The former mayor, Ray Madrigal, who served four years on the Lemoore City Council and is familiar with the Brown Act, agrees with that assessment and believes that Blair probably violated the long-standing law. “It was nothing less than a serial meeting to engineer her nomination as mayor pro tem,” he said.  “I certainly don’t fault the new council members who I believe were unwitting participants in this serial meeting.” 

Madrigal added that her actions show she isn’t above engaging in a quid-pro-quo, and her unethical behavior and dishonesty are boundless.

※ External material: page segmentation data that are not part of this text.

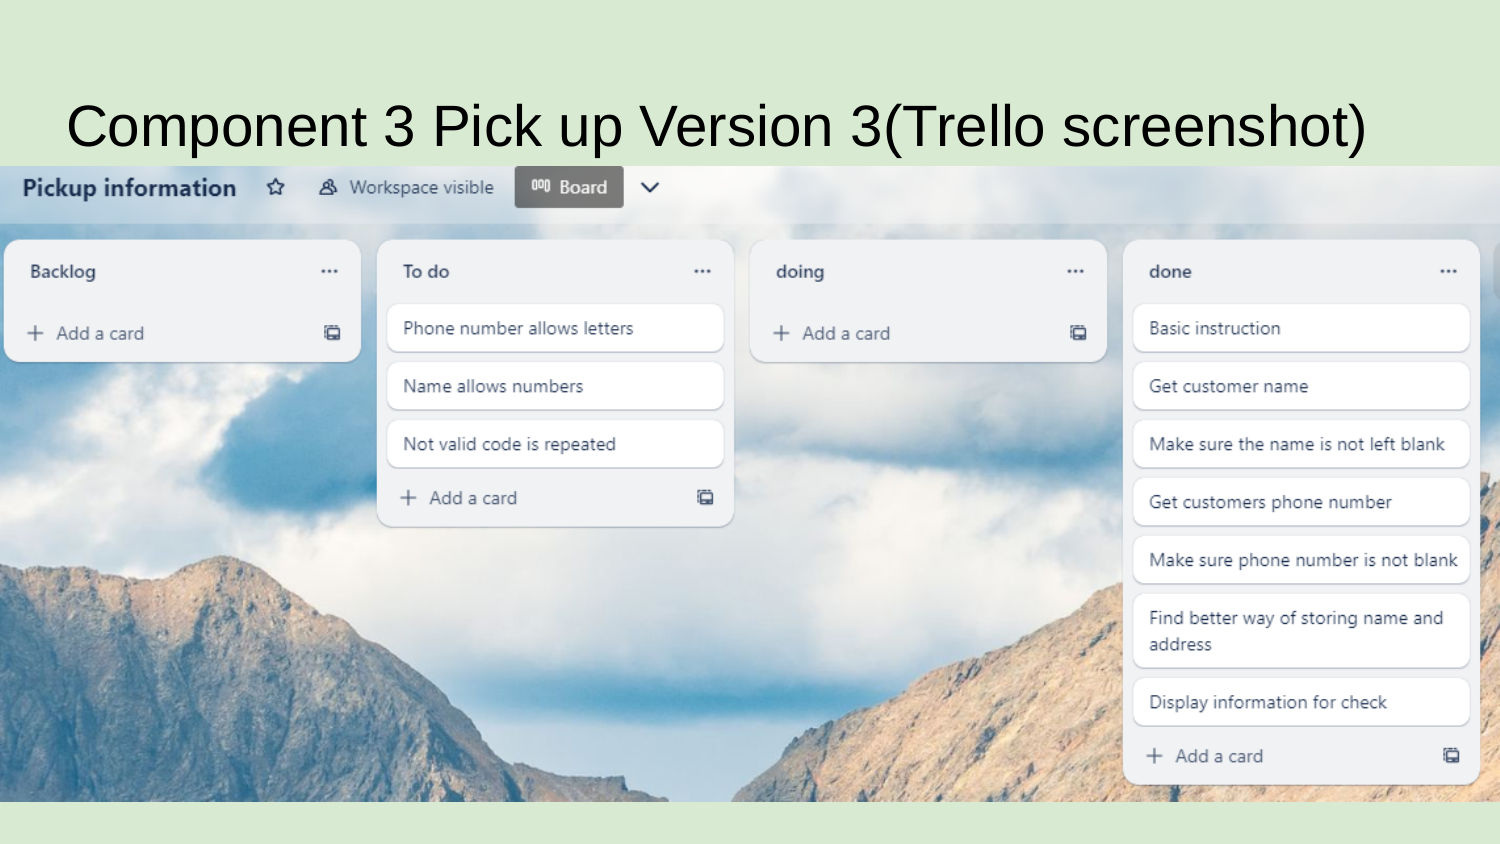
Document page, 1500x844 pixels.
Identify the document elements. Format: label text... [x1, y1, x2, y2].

picture [0, 166, 1500, 802]
title Component 3 Pick up Version 3(Trello screenshot) [51, 72, 1449, 165]
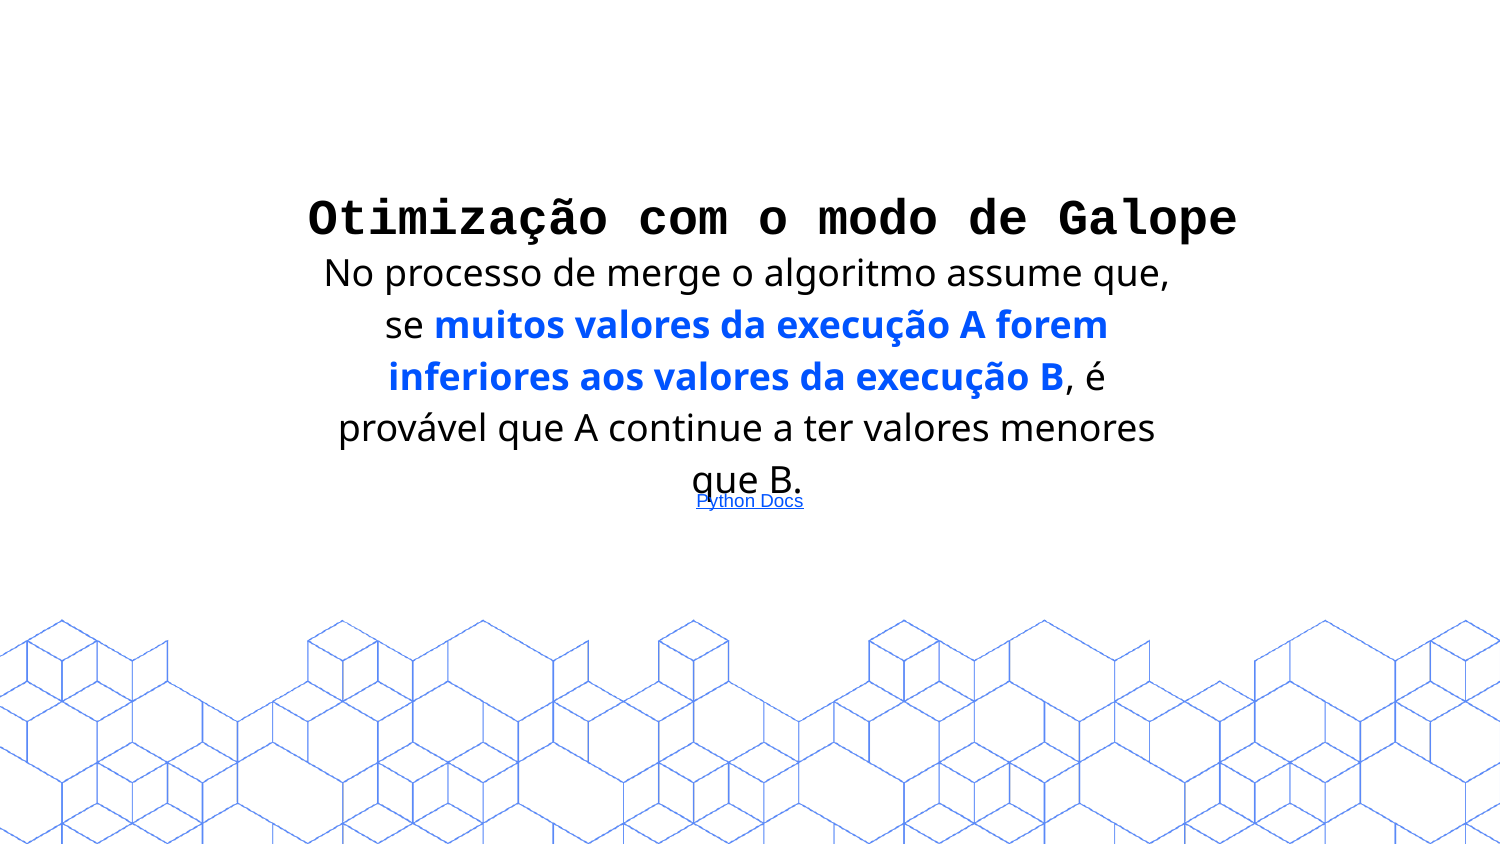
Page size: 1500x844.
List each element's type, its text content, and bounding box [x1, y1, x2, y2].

picture [0, 619, 1500, 844]
text_box Otimização com o modo de Galope [286, 169, 1259, 261]
text_box Python Docs [300, 473, 1200, 537]
title No processo de merge o algoritmo assume que, se muitos valores da execução A forem inferiores aos valores da execução B, é provável que A continue a ter valores menores que B. [300, 261, 1200, 473]
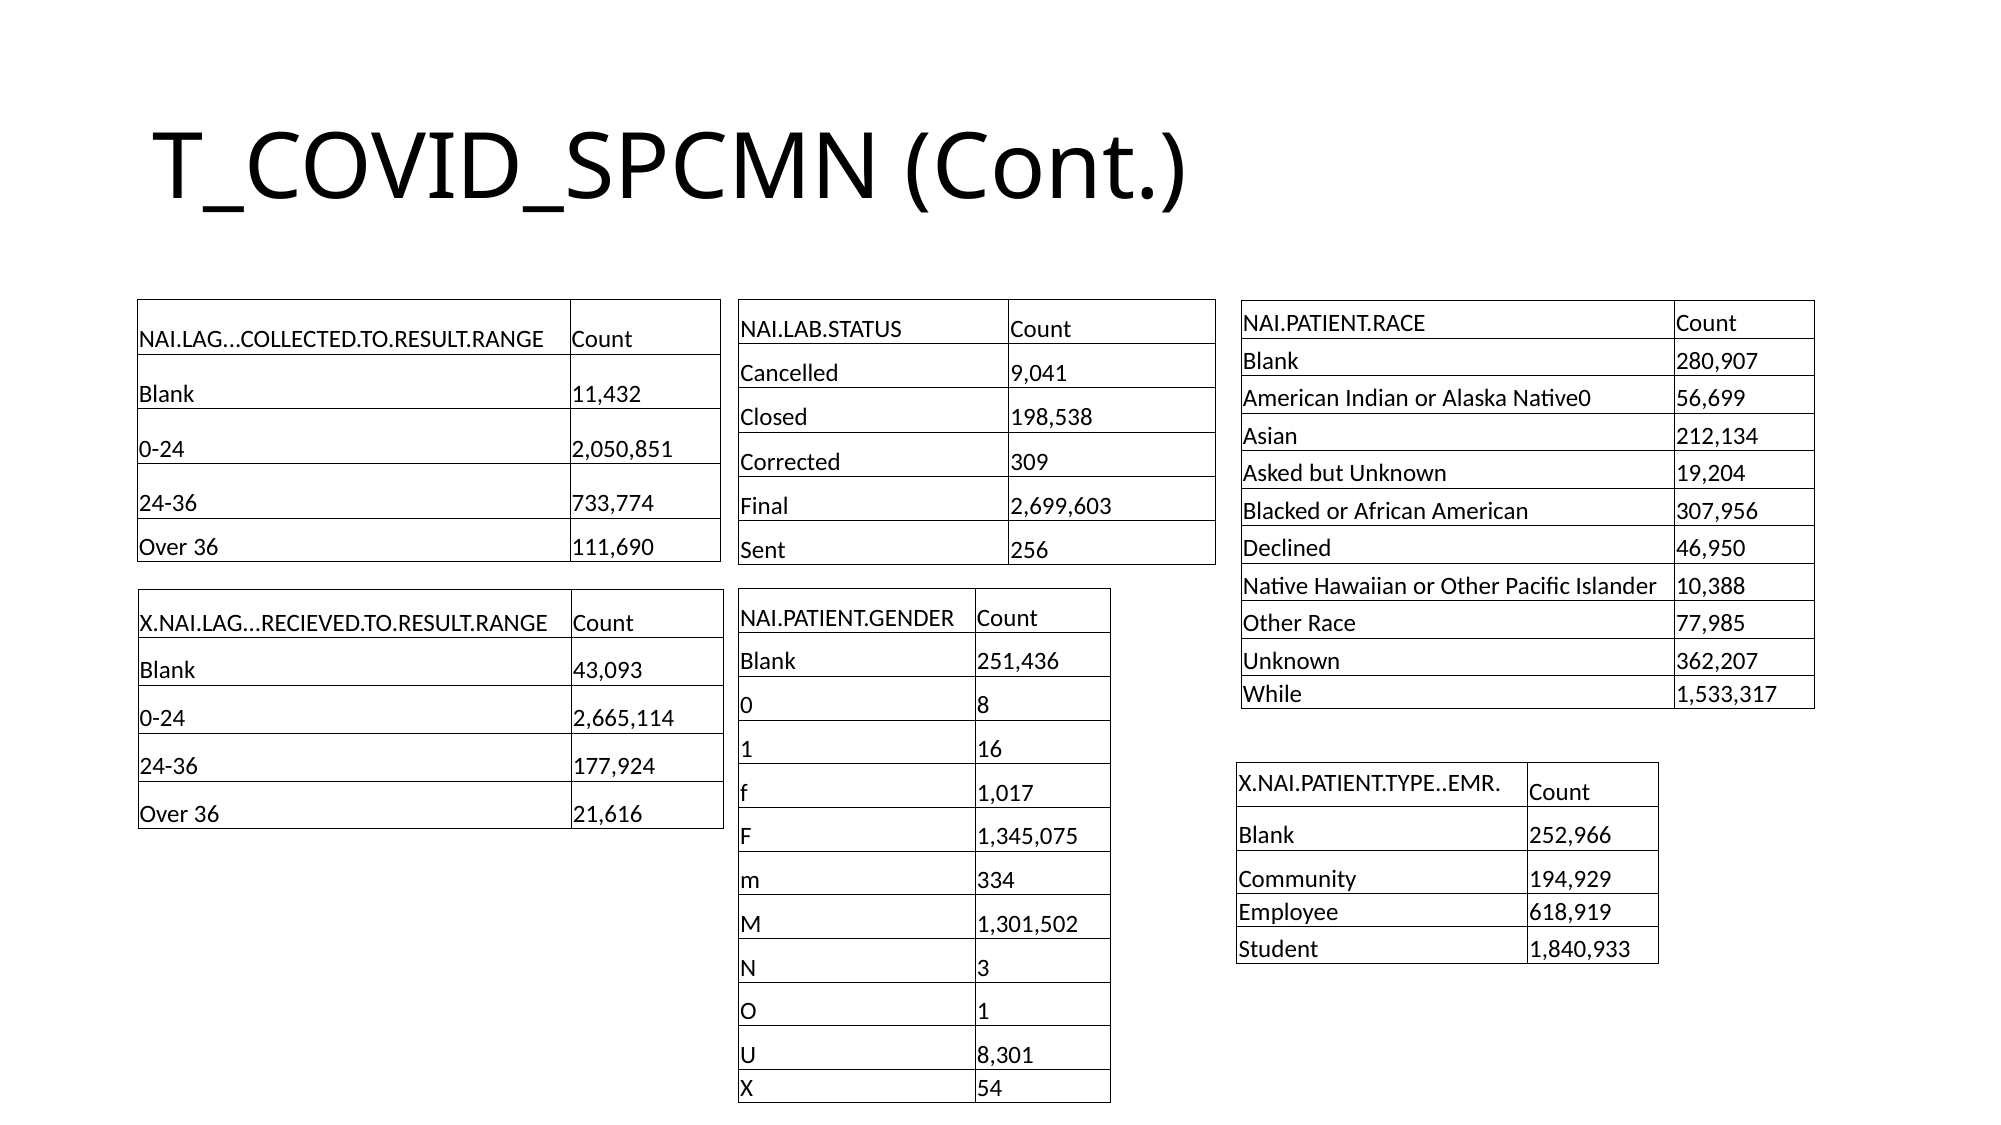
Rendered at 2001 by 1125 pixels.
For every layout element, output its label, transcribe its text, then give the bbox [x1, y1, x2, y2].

table_cell Blank [739, 633, 975, 676]
table_cell American Indian or Alaska Native0 [1242, 376, 1674, 413]
table_header NAI.LAB.STATUS [739, 300, 1008, 343]
table_cell 334 [976, 852, 1110, 894]
table_cell 16 [976, 721, 1110, 763]
table_header Count [572, 590, 723, 637]
table_cell 24-36 [138, 464, 570, 518]
table_cell Blank [138, 355, 570, 408]
table_cell Declined [1242, 526, 1674, 563]
table_cell 309 [1009, 433, 1215, 476]
table_cell 194,929 [1528, 851, 1658, 893]
table_cell Sent [739, 521, 1008, 564]
table_cell X [739, 1070, 975, 1102]
table_cell 618,919 [1528, 894, 1658, 926]
table_cell 307,956 [1675, 489, 1814, 525]
table_header Count [1675, 301, 1814, 338]
table_cell 0-24 [138, 409, 570, 463]
table_cell N [739, 939, 975, 982]
table_header X.NAI.LAG...RECIEVED.TO.RESULT.RANGE [139, 590, 571, 637]
table_cell Employee [1237, 894, 1527, 926]
table_cell 77,985 [1675, 601, 1814, 638]
table_cell Student [1237, 927, 1527, 963]
table_cell Blank [1237, 807, 1527, 850]
table_header Count [1528, 763, 1658, 806]
table_cell O [739, 983, 975, 1025]
table_cell 9,041 [1009, 344, 1215, 387]
table_cell 280,907 [1675, 339, 1814, 375]
table_cell 0-24 [139, 686, 571, 733]
table_cell 1 [739, 721, 975, 763]
table_header Count [1009, 300, 1215, 343]
table_cell f [739, 764, 975, 807]
table_cell 1,533,317 [1675, 676, 1814, 708]
table_cell 1,301,502 [976, 895, 1110, 938]
table_cell F [739, 808, 975, 851]
table_cell 362,207 [1675, 639, 1814, 675]
table_header NAI.LAG...COLLECTED.TO.RESULT.RANGE [138, 300, 570, 354]
table_cell 10,388 [1675, 564, 1814, 600]
table_cell 2,699,603 [1009, 477, 1215, 520]
table_cell Blank [139, 638, 571, 685]
table_header X.NAI.PATIENT.TYPE..EMR. [1237, 763, 1527, 806]
table_cell Closed [739, 388, 1008, 432]
table_cell m [739, 852, 975, 894]
table_header Count [571, 300, 720, 354]
table_cell 8,301 [976, 1026, 1110, 1069]
table_cell 11,432 [571, 355, 720, 408]
table_cell Blank [1242, 339, 1674, 375]
table_cell While [1242, 676, 1674, 708]
table_cell Unknown [1242, 639, 1674, 675]
table_cell 3 [976, 939, 1110, 982]
table_cell 43,093 [572, 638, 723, 685]
table_cell 1,840,933 [1528, 927, 1658, 963]
table_cell Community [1237, 851, 1527, 893]
table_cell 19,204 [1675, 451, 1814, 488]
table_cell 251,436 [976, 633, 1110, 676]
table_cell 0 [739, 677, 975, 720]
table_cell 252,966 [1528, 807, 1658, 850]
table_cell Blacked or African American [1242, 489, 1674, 525]
table_cell Final [739, 477, 1008, 520]
table_cell 54 [976, 1070, 1110, 1102]
table_cell 8 [976, 677, 1110, 720]
table_cell Asian [1242, 414, 1674, 450]
table_cell 21,616 [572, 782, 723, 828]
table_cell 198,538 [1009, 388, 1215, 432]
table_cell 177,924 [572, 734, 723, 781]
table_header NAI.PATIENT.RACE [1242, 301, 1674, 338]
table_cell Other Race [1242, 601, 1674, 638]
table_cell Asked but Unknown [1242, 451, 1674, 488]
table_header Count [976, 589, 1110, 632]
title T_COVID_SPCMN (Cont.) [137, 59, 1863, 278]
table_cell 733,774 [571, 464, 720, 518]
table_cell 212,134 [1675, 414, 1814, 450]
table_cell 56,699 [1675, 376, 1814, 413]
table_cell M [739, 895, 975, 938]
table_cell 2,665,114 [572, 686, 723, 733]
table_cell 1 [976, 983, 1110, 1025]
table_cell Cancelled [739, 344, 1008, 387]
table_cell Corrected [739, 433, 1008, 476]
table_cell 256 [1009, 521, 1215, 564]
table_cell Over 36 [138, 519, 570, 561]
table_cell Over 36 [139, 782, 571, 828]
table_cell 24-36 [139, 734, 571, 781]
table_cell 1,017 [976, 764, 1110, 807]
table_cell Native Hawaiian or Other Pacific Islander [1242, 564, 1674, 600]
table_header NAI.PATIENT.GENDER [739, 589, 975, 632]
table_cell 111,690 [571, 519, 720, 561]
table_cell 1,345,075 [976, 808, 1110, 851]
table_cell U [739, 1026, 975, 1069]
table_cell 46,950 [1675, 526, 1814, 563]
table_cell 2,050,851 [571, 409, 720, 463]
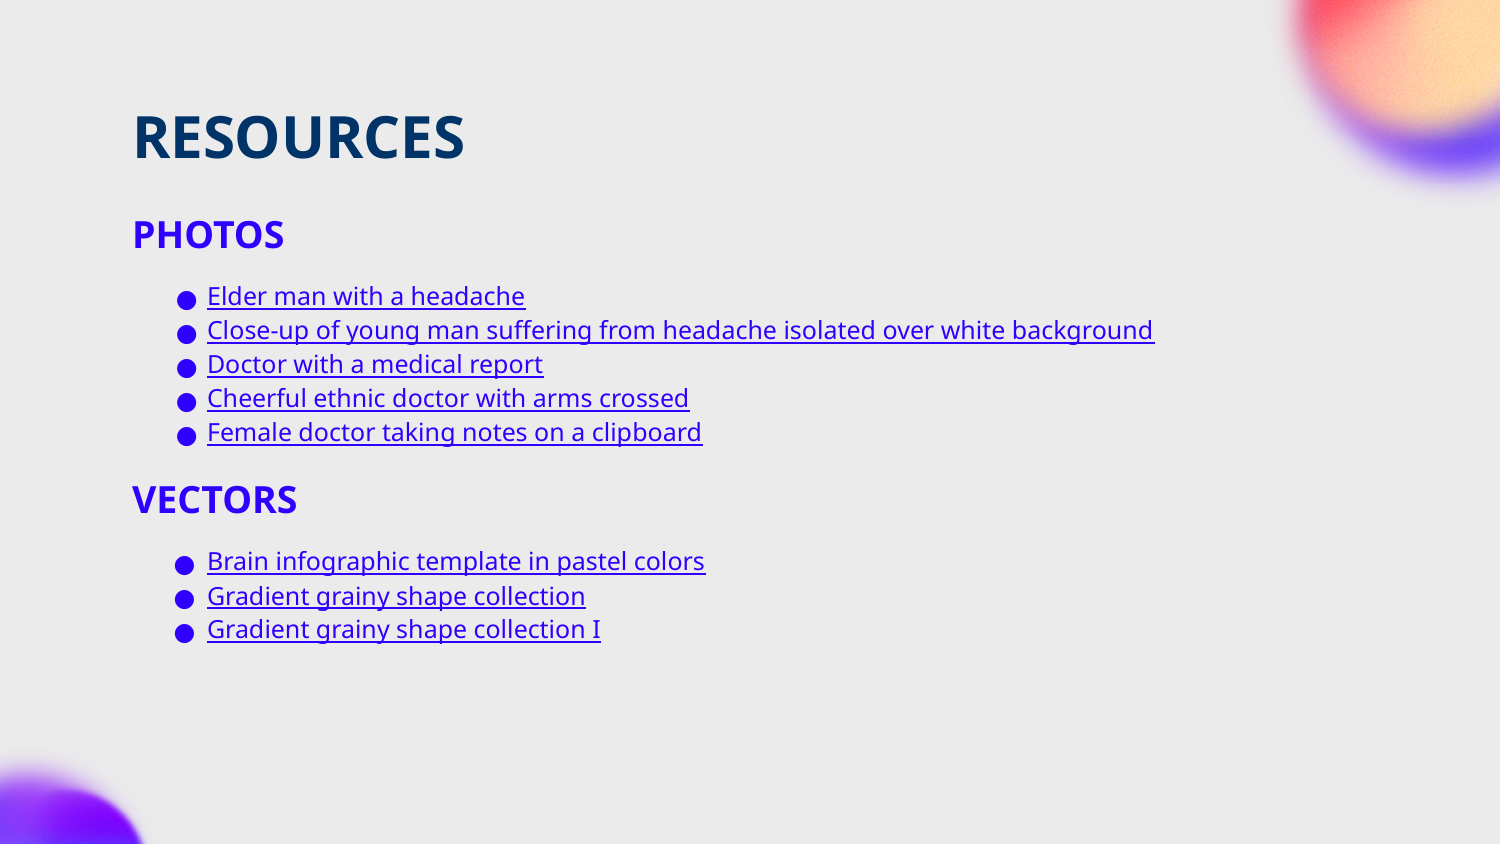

“She is a cancer on this city who does nothing but divide and sow discontent,” the former mayor continued. “Her statements from the dais and on social media regarding communications between herself, Mr. Billingsley and Mr. Lyons regarding council reorganization are a clear violation of the Brown Act.”

The council’s Dave Brown was equally critical of Blair’s actions. “If she contacted Billingsley and Stuart, that is a serial meeting,” he said.

He added that both he and Blair, early in their terms, were educated about the Brown Act. “Holly Blair went to the California League of Cities New Council Member Orientation in Sacramento. We went through courses on this. She is very familiar with the Brown Act,” he said.

“We had a council retreat about a year ago where all the council members sat in, and our city attorney also trained us. I don’t see where she does not understand what she’s doing. She’s got to know that was a Brown Act violation, and it’s sad that she did this, especially to two new council members, brand new who hadn't even been sworn in. It’s sad. It’s sad what she’s doing, just very sad.”

According to the FAC, knowingly violating the Brown Act with the intent to deprive the public of information to which it is entitled, is a crime. However, states the FAC, no one has ever been successfully prosecuted.

Can the public or city take any action to remedy or prosecute a perceived violation? Prosecution is not impossible.

According to the FAC, if council members were indeed engaged in a serial meeting in violation of the Brown Act, either a citizen or the district attorney can file a lawsuit seeking a judicial determination that such abuse took place, and ordering that the council cease from engaging in future violations of the Brown Act.  Under Government Code § 54960(a):

The district attorney or any interested person may commence an action by mandamus, injunction, or declaratory relief for the purpose of stopping or preventing violations or threatened violations of this chapter by members of the legislative body of a local agency or to determine the applicability of this chapter to ongoing actions or threatened future actions of the legislative body, or to determine the applicability of this chapter to past actions of the legislative body, subject to Section 54960.2, or to determine whether any rule or action by the legislative body to penalize or otherwise discourage the expression of one or more of its members is valid or invalid under the laws of this state or of the United States, or to compel the legislative body to audio record its closed sessions as hereinafter provided.